Marcy Suárez, 20, of Brentwood, right, joins other immigrant advocates...

Marcy Suárez, 20, of Brentwood, right, joins other immigrant advocates at a news conference at Touro Law School in Central Islip on Wednesday, March 9, 2016, to call on Republicans in the state legislature to support the Dream Act in the state's budget. Credit: Newsday / John Paraskevas

Immigrant advocates called Wednesday for Senate Majority Leader John Flanagan’s support of a budget proposal that would give access to college financial aid to young immigrants without legal status.

The advocates, meeting at Touro Law Center in Central Islip, released a letter from seven Long Island community groups to Flanagan (R-East Northport) that says the state hurts itself by not helping immigrants pay for college. The measure failed to garner enough support in previous years.

“The number of immigrants on Long Island has doubled” in the last 35 years, the letter said. “In this time, immigrants have contributed tremendously to the economic and cultural development of our region. These contributions can only be magnified if we give undocumented youth the same opportunities to receive a college education as their peers.”

“Every year we have gotten close” to the act’s passage, said Victoria Daza, organizer with Long Island Jobs With Justice, a labor rights group. “The repetitive issue is that . . . no Long Island senator has voted for the Dream Act.”

Flanagan spokesman Scott Reif said the Republican leadership’s position hasn’t changed. “We don’t support giving free college tuition to people who are here illegally while middle-class New Yorkers take out massive student loans to pay for college,” Reif said.

Gov. Andrew M. Cuomo included the New York Dream Act in his proposed budget this year.

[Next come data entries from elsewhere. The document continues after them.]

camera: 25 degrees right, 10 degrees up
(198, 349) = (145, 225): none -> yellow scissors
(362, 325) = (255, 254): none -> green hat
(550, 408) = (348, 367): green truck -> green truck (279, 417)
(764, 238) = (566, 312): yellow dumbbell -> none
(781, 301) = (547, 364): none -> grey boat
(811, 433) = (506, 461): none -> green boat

It was first introduced as a bill in the legislature in 2011, but was repeatedly postponed and then defeated by one vote in March 2014. It was considered as a budget item during last year’s legislative session and did not make the final agreement.

The act would open access to financial aid through the taxpayer-funded Tuition Assistance Program, or TAP, for immigrants known as “Dreamers” — those brought to the United States or who stayed on expired visas when they were minors.

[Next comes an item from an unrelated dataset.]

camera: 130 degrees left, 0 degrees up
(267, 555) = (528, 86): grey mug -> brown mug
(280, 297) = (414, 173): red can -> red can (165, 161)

Cuomo’s proposal calls for $27 million for that tuition aid. A budget statement from his office said the initiative “continues the state’s tradition of welcoming immigrants and honoring their contribution to our culture and economy.”

Barrett Psareas, an immigration enforcement proponent who is vice president of the Nassau County Civic Association, said nothing has changed to make the measure palatable to him.

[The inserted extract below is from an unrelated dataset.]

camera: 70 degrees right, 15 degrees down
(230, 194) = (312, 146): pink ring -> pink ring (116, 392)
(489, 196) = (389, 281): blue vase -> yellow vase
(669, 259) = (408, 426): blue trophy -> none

“I don’t even want 27 cents set aside from taxpayers money” for the Dream Act, Psareas said. “I don’t believe tax dollars should go to people who are undocumented in the country when we have our legal taxpaying citizens who it should be afforded to.”

For student advocates such as Marcy Suárez, a Brentwood resident brought from Honduras as a child, the lack of progress on the proposal is frustrating. She works part-time to help pay for her political science classes at Suffolk County Community College.

“Just in terms of the economy, it makes sense” to help immigrants pay for college, said Suárez, 20. “We are already people working in the economy, and with a college degree we would be able to contribute more.”